原発リスクの暴発という点では福島もチェルノブイリも変わりません。チェルノブイリは曲がりなりにも石棺に封じ込められましたが、福島では未だに放射性物質の流出が続いています。時間の経過とともに、放射能による史上最悪の海洋汚染、土壌汚染に発展する危険が全然封じられていないのが現実です。

そして今回の福島原発の事故では、日本の原発の「絶対安全神話」を一瞬にして吹き飛ばし、時の権力者により強弁と楽観で作り上げられた「原発安価神話」が虚構であったことも明らかになりました。

ここで、もう一度作品を眺めてください。
写真イメージを繰り返す手法を選んだのは、第二次世界大戦後の先進国に於ける大量生産・大量消費社会を象徴する為です。しかし、選択された写真イメージからは、大量消費し、豊かになっても尚逃げられない死の影を見出す事が出来るでしょう。画面中央の乳児、うな垂れる子供の姿、若い女性像は、放射能汚染の犠牲者を意味しています。ターゲットは幼い人達、そしてこれから子供を産むだろう若い女達です。画面の上下に羅列された無表情な若い男は、この過文明の中で生きる事を強いられている人類の不安と危機感を象徴しています。時の権力・国家又は一部の支配者により決定づけられ、押し付けられてきたものは何だったのか?そこには人類自らが作り出した核の恐怖に怯えながら生きなければならない新たなる抑圧があるのだと、そう訴えたくてこの作品を描いたのです。

日本の原子力発電所というのは、その産業そのものが巨大なシステムになっています。強固に作り上げられた原発をめぐる利権の構造は、やすやすとは崩れないでしょうし、世界最大級の福島の原発事故を受け、当原発から30キロ圏内の住民約53万人が避難勧告もしくは自主避難を強いられ、今まで築きあげてきた生活を根こそぎ奪われた現実を持ってしても、日本政府の原発政策は変わらず、日本の原発は止まらないのです。

しかし、資源の無い日本が、さらなる経済発展や利便性を追及すれば、限界にぶつかります。先進国の中でも、経済が成熟し、少子高齢化の最先端を走る日本。日本のみならず、世界は経済至上主義から脱却し、省電力型経済構造と自然エネルギーへの転換に努める時が来たのではないでしょうか。今ここで人類にとってもはや手に負えない科学との共存から脱却しないと、本当に子供達の命が、地球が危ないのです。

欧州では、2050年頃までに自然エネルギーにより全てのエネルギー需要を賄う「自然エネルギー100%シナリオ」が公表されました。福島の原子力事故は不幸な出来事でしたが、「ポスト・フクシマ」として、世界的な脱原発の動きと自然エネルギー市場拡大の礎になれば喜ばしいことです。

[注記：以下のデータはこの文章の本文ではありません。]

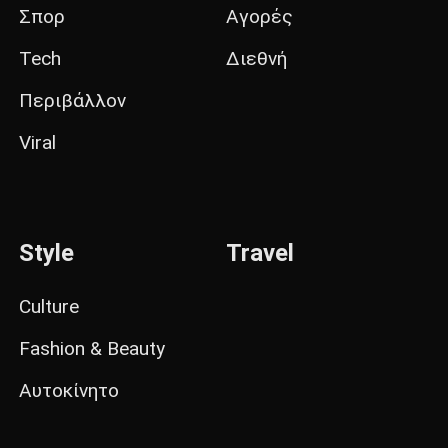
Σπορ
Αγορές
Tech
Διεθνή
Περιβάλλον
Viral
Style
Travel
Culture
Fashion & Beauty
Αυτοκίνητο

そして今、原発事故に恐怖した日本人は、自然エネルギーへの転換を図るのか、再び従来型エネルギーに回帰することを是とするのか、国民一人ひとりの決断が問われています。

米国では、1979年にスリーマイル島原発が事故を起こしてから30年間凍結していた原子力発電所の新規建設を再開しようとしています。

「9.11」により米国の安全神話は崩れました。そして「3.11」では、原子力発電の安全神話を崩壊させ、科学技術の力ではエネルギー問題を解決できないこと、そして成長至上主義の限界を示しました。日米共に、もう欲張るのはやめ、即刻核燃料サイクルから撤退し、省エネ施策を進め、エネルギー利用の効率化と自然エネルギーの推進を中心とした国策の早期実現を、国民の声で可能にしようではありませんか。

もう一度作品を眺めてください。画面中央からやや下方に差し伸べられた女性の腕は国境を越えた地球人としての認識を持ってよりよい世界を共に築きたいという作家の思い、一筋の希望と勇気を象徴しているのです。

どんな形であれ、まずは自分の良心に従って行動を起こしましょう。